A study of the tax systems in the EAC by the Southern and Eastern Africa Trade Information and Negotiations Institute, SEATINI, found that the main impediment to implementing this is the failure to apply the EAC Code of Ethics and fear of losing national revenues among others.
SEATINI Uganda Executive Director, Jane Nalunga told a Post-EAC Budget Dialogue that the EAC also has no guiding principles for implementing certain policies.
Taxes that have caused controversies in the region include excise duties on goods produced within the region, as well as the varying rates of Value Addition Tax and recently, Capital Gains Tax.
Kenya, for example, charges a VAT of 16%, while the rest of the countries impose 16% on the products produced within their countries and later sold to other partner countries.
According to URA Commissioner Customs Abel Kagumire, this makes Kenya’s products cheaper than those of other countries, and in the end, promote smuggling.
He however says that harmonization does not mean similar or equal tax rates, but the similarity in the tax policies. This helps to prevent any national tax measures that would harm the free movement of goods, services and capital within the EAC.
Nalunga noted the need to develop an online platform that tracks tax amendments across the region saying that this would greatly support easy comparisons and subsequently early interventions against harmful tax measures.
She says that otherwise, without harmonization, regional integration cannot succeed.

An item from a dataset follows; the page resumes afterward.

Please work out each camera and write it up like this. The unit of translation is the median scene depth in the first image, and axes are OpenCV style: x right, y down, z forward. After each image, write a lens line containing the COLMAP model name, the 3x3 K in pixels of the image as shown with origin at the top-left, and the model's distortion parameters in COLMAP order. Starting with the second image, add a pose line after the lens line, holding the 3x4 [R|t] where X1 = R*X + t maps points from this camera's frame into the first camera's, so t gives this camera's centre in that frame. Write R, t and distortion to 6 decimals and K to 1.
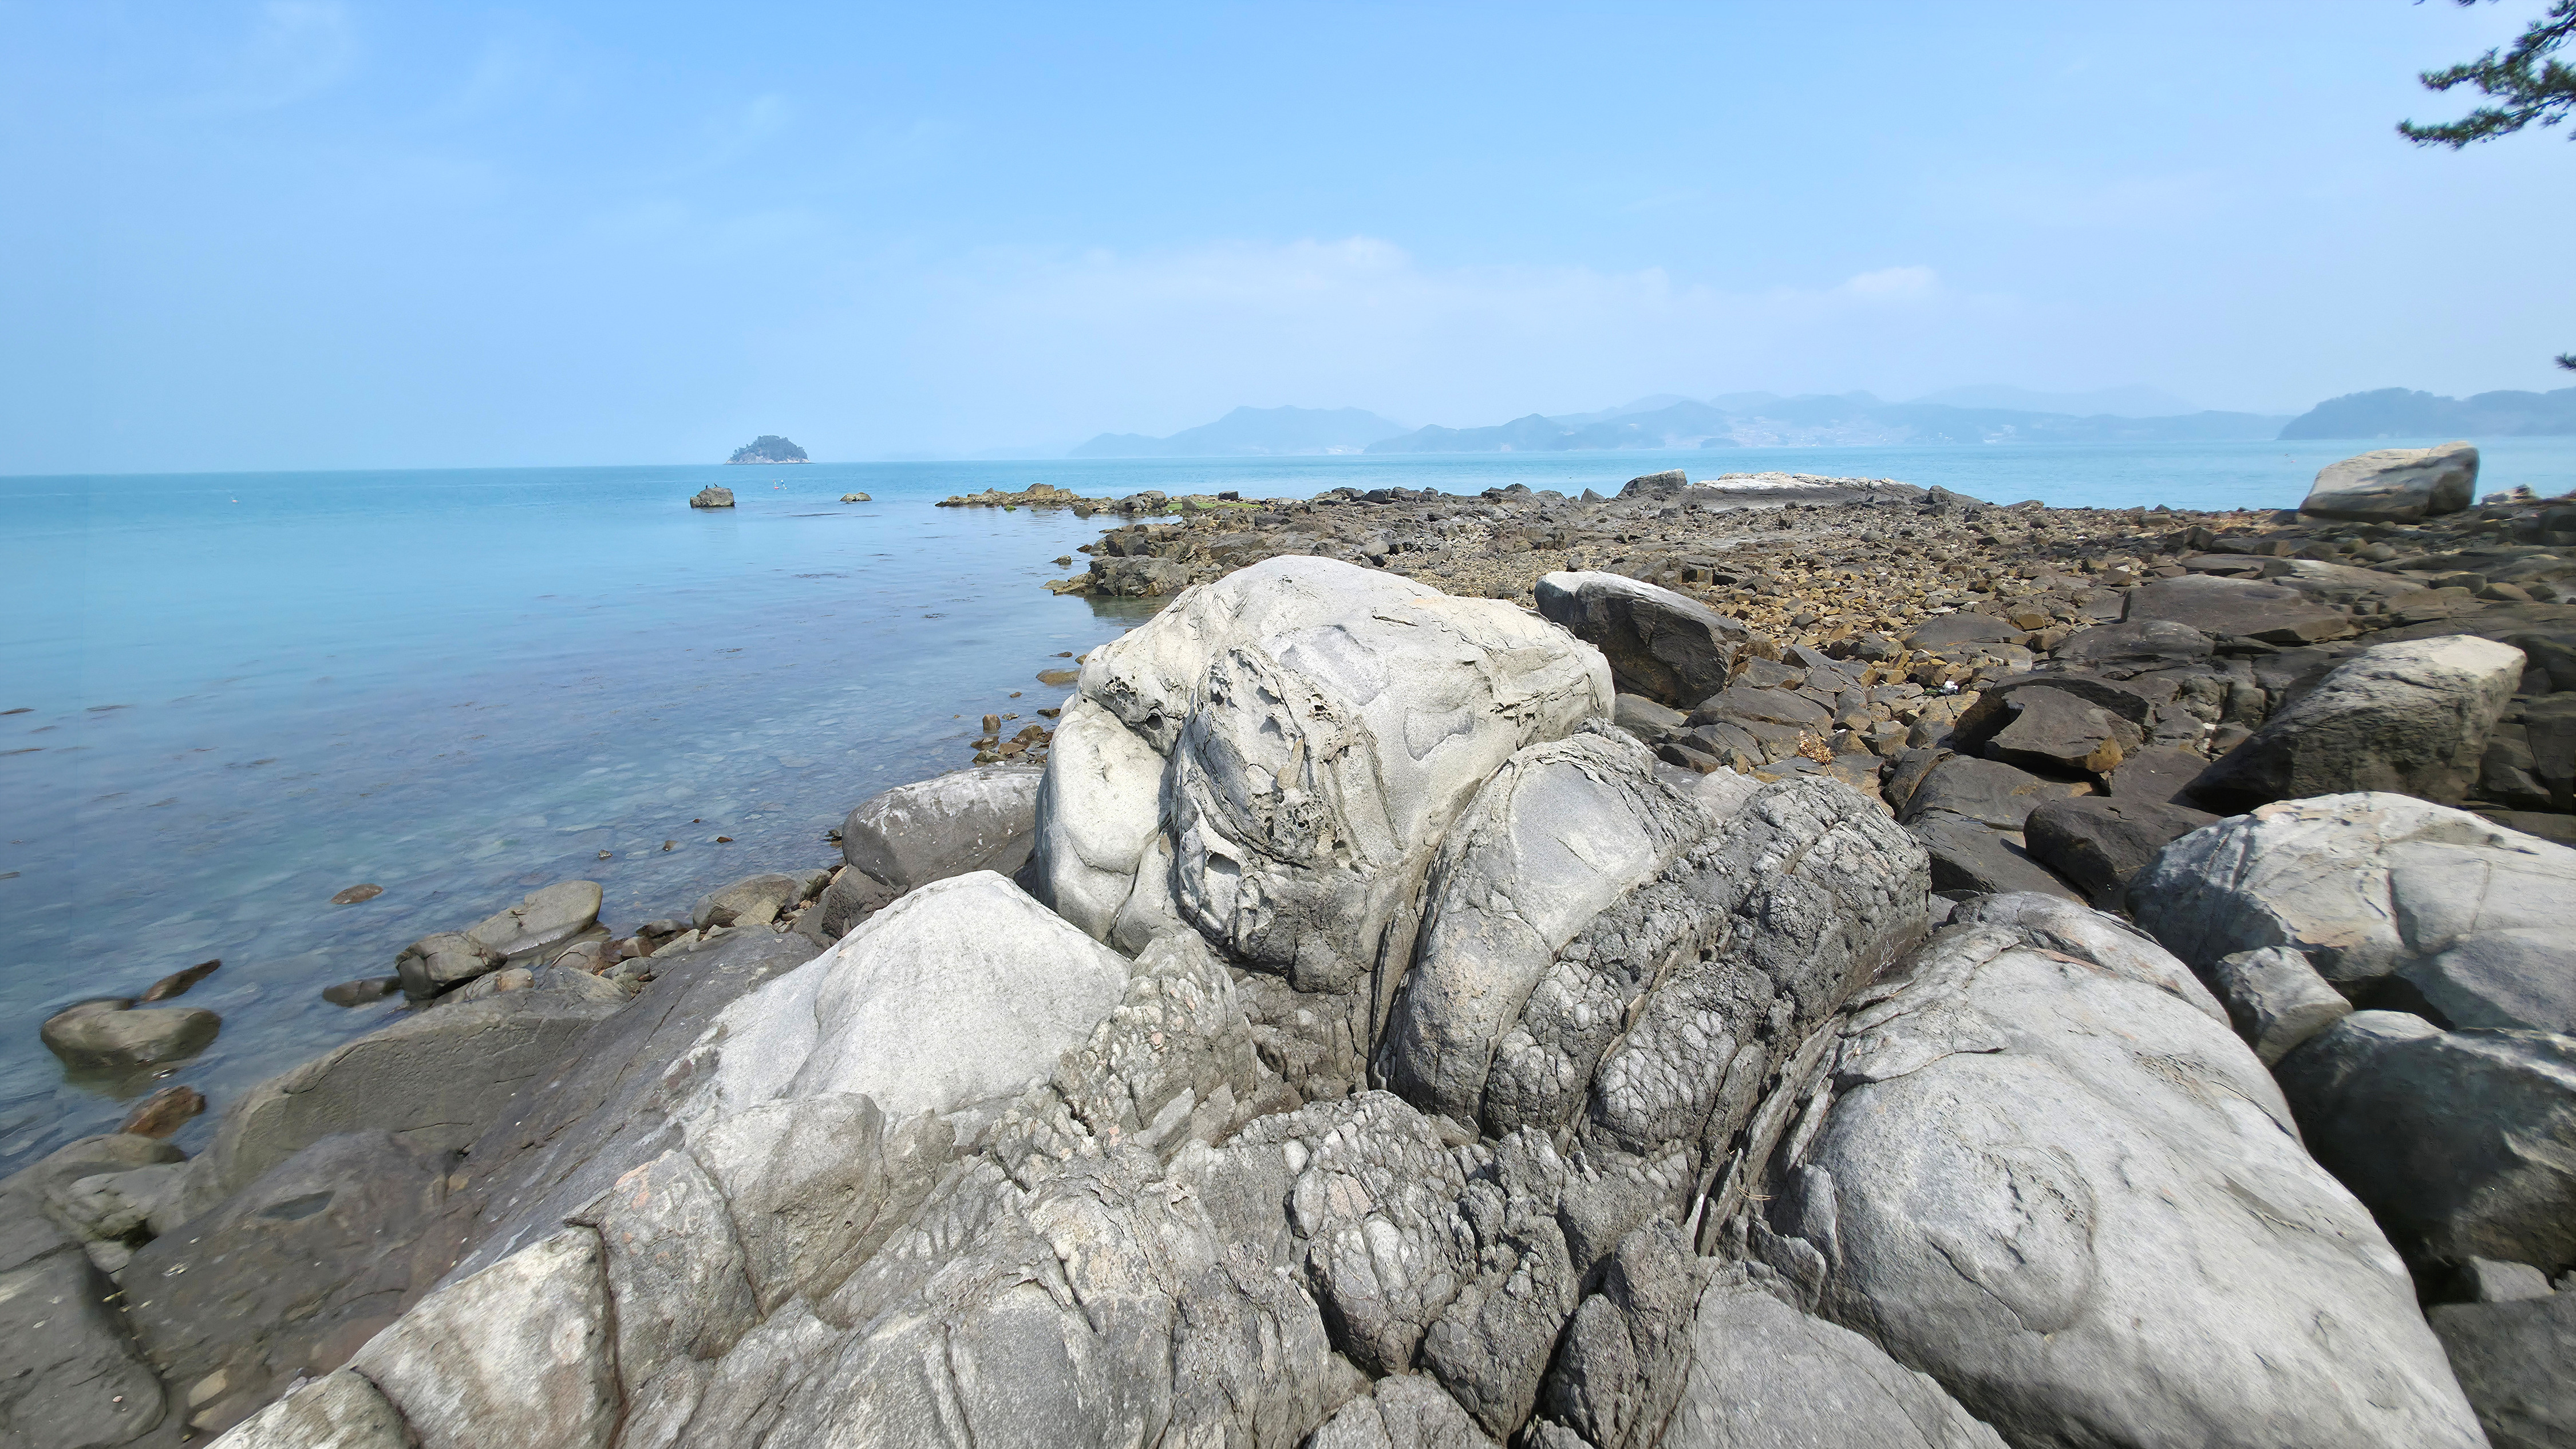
lens RADIAL K [[1004.8, 0, 1322.4], [0, 1004.8, 688.7], [0, 0, 1]] dist [0.003969, -0.000319]
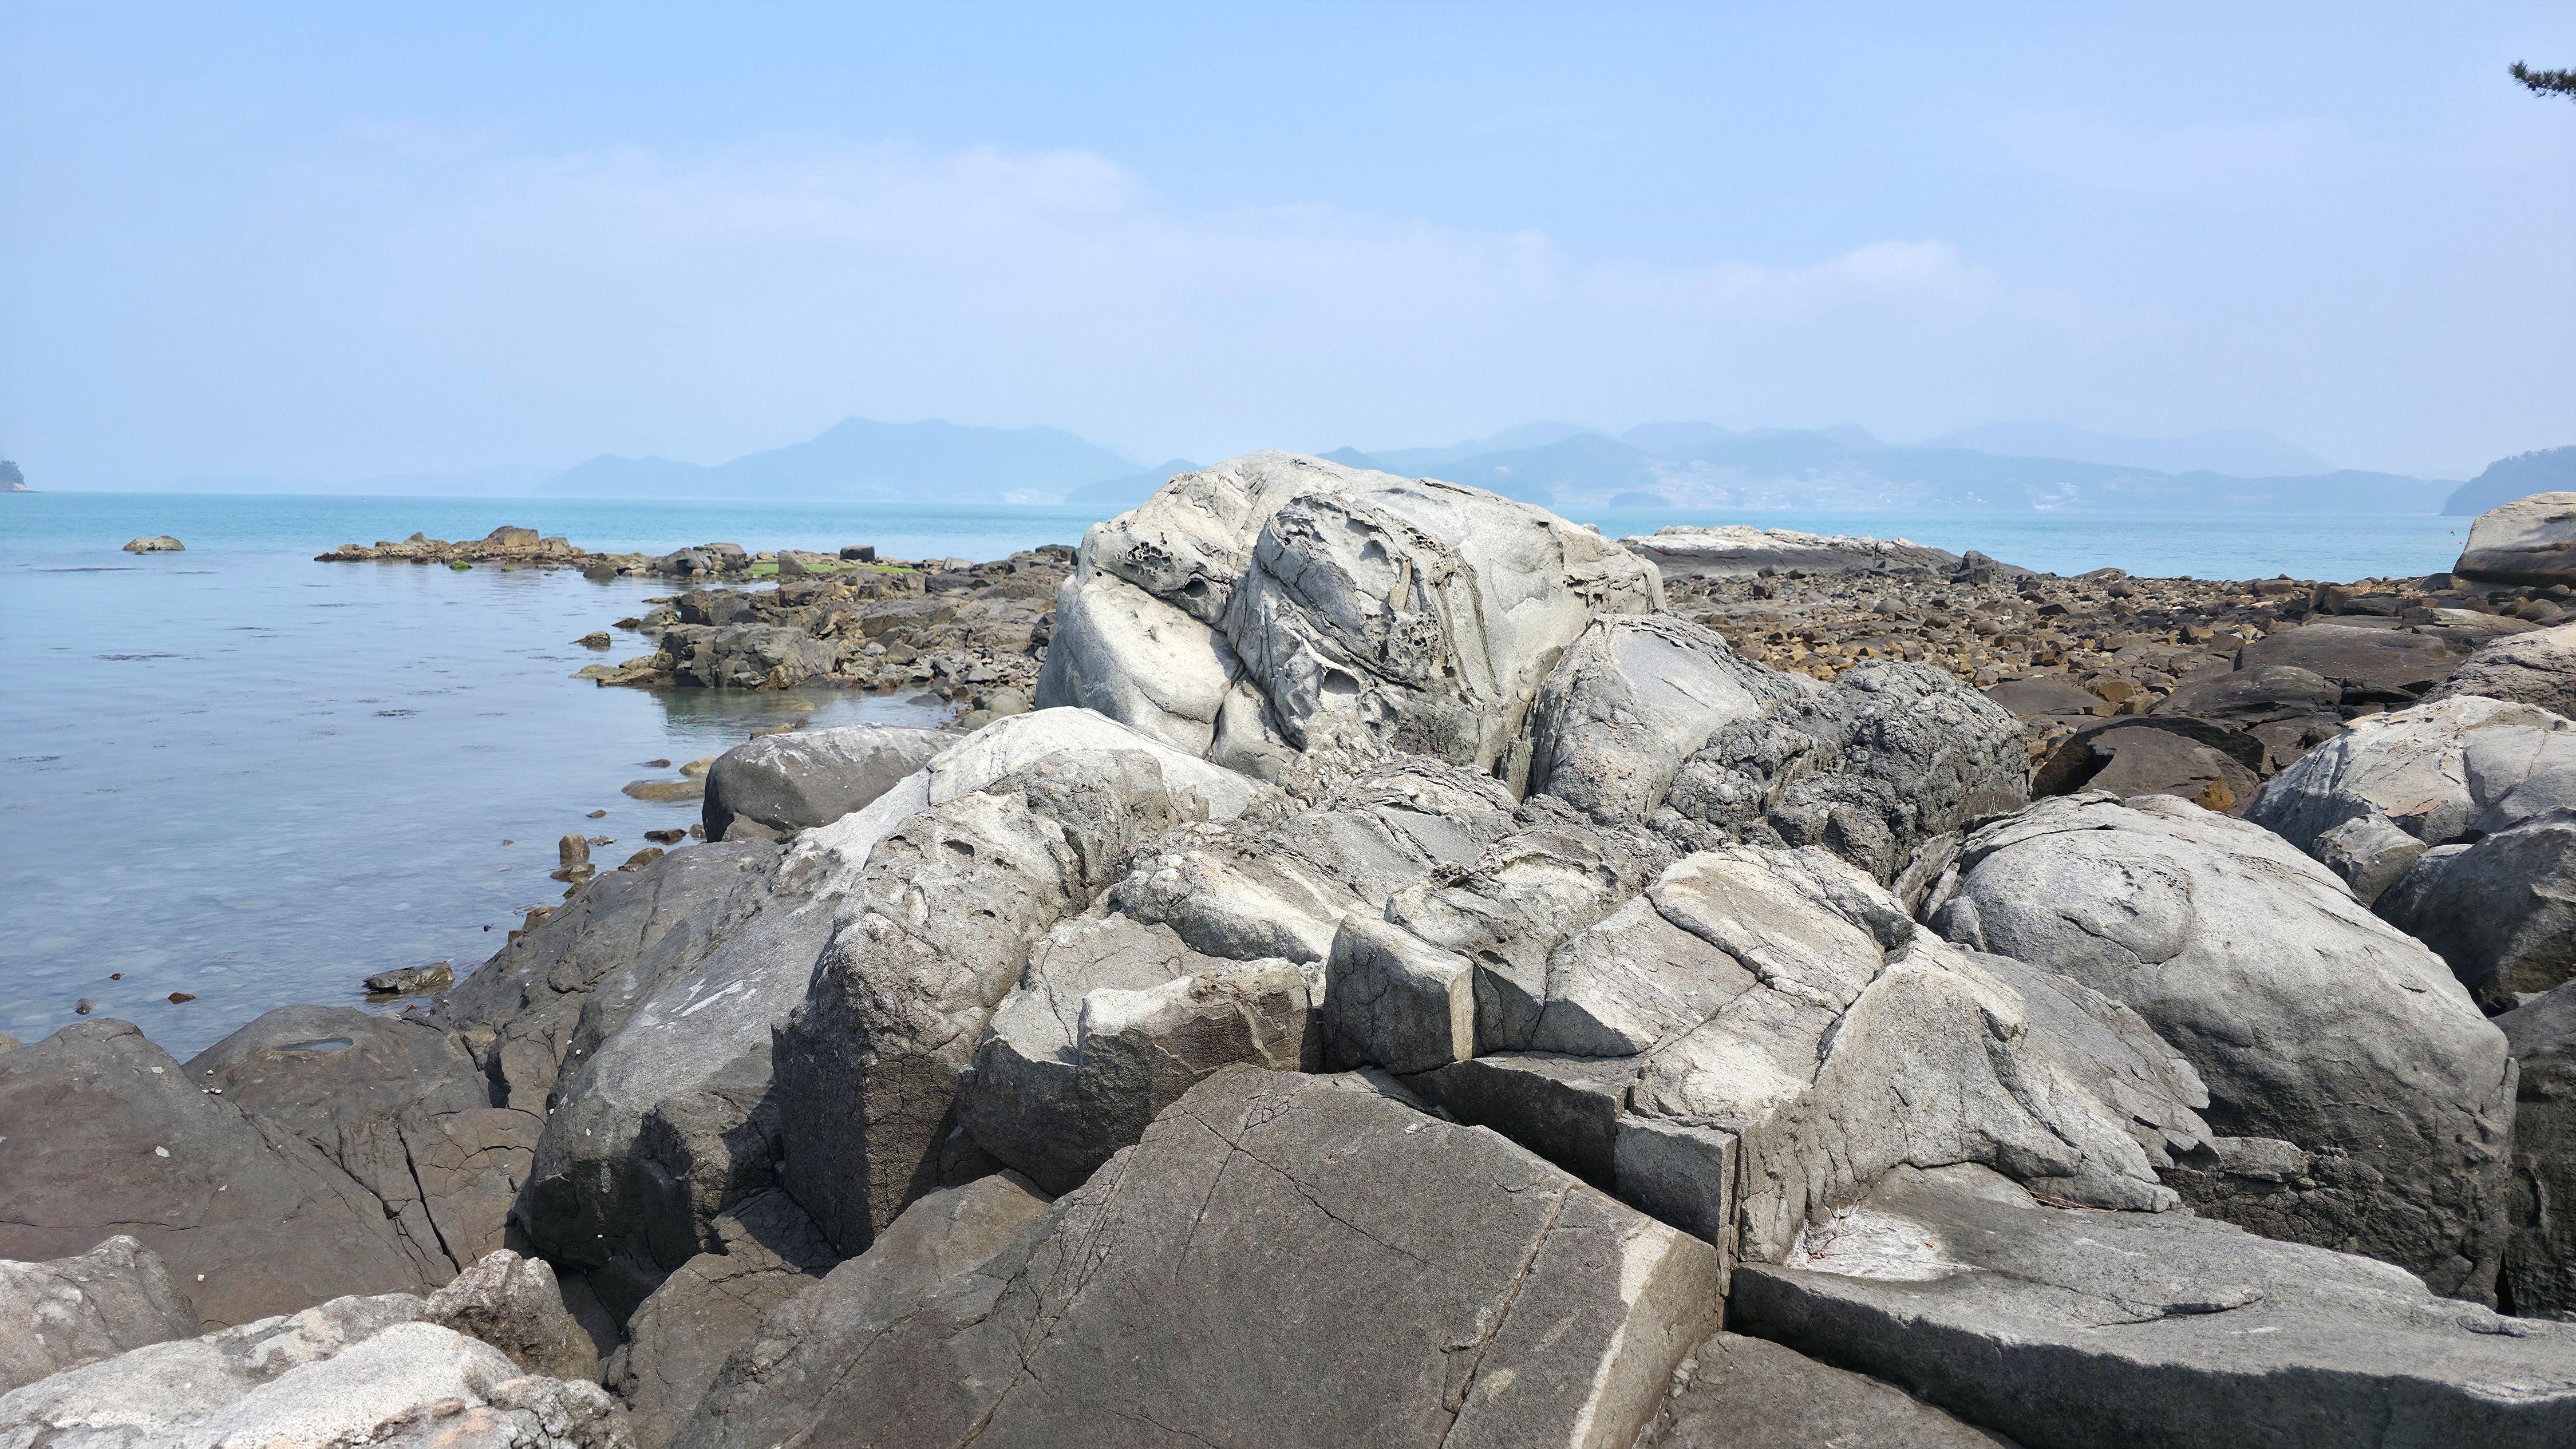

However, Kagumire noted that it is difficult to harmonize some policies because the different levels of development in the region mean some needs of the countries are specific to those countries. “It is important to appreciate that we are at different levels of development as partners. As we are implementing tax harmonization, we need to consider the possibility of having centralized revenue administration collection. That is the big picture”, he said.
Kagumire says until the region implements a system of joint revenue collections, as well as harmonize other policies, competition will persist.
He also says that regional integration can never be achieved without tax harmonization because it helps mitigate tax competition and also reduce the appetite to smuggle if one country has unfavourable tax regimes. Nalunga also says that as companies are given tax incentives, it’s very important for them to provide a good working environment for the countries to achieve this tax harmonization.
Tax harmonization involves adjusting tax systems of different jurisdictions in the pursuit of a common policy objective.
Of the East African countries, Uganda has moved furthest in implementing EAC protocols relating to tax, trade and movement of persons, according to the study by SEATINI.
Leonard Wanyama, the Coordinator of the East Africa Tax and Governance Network said there is a lot of lack of political will amongst the countries, calling on them to take the example of Uganda.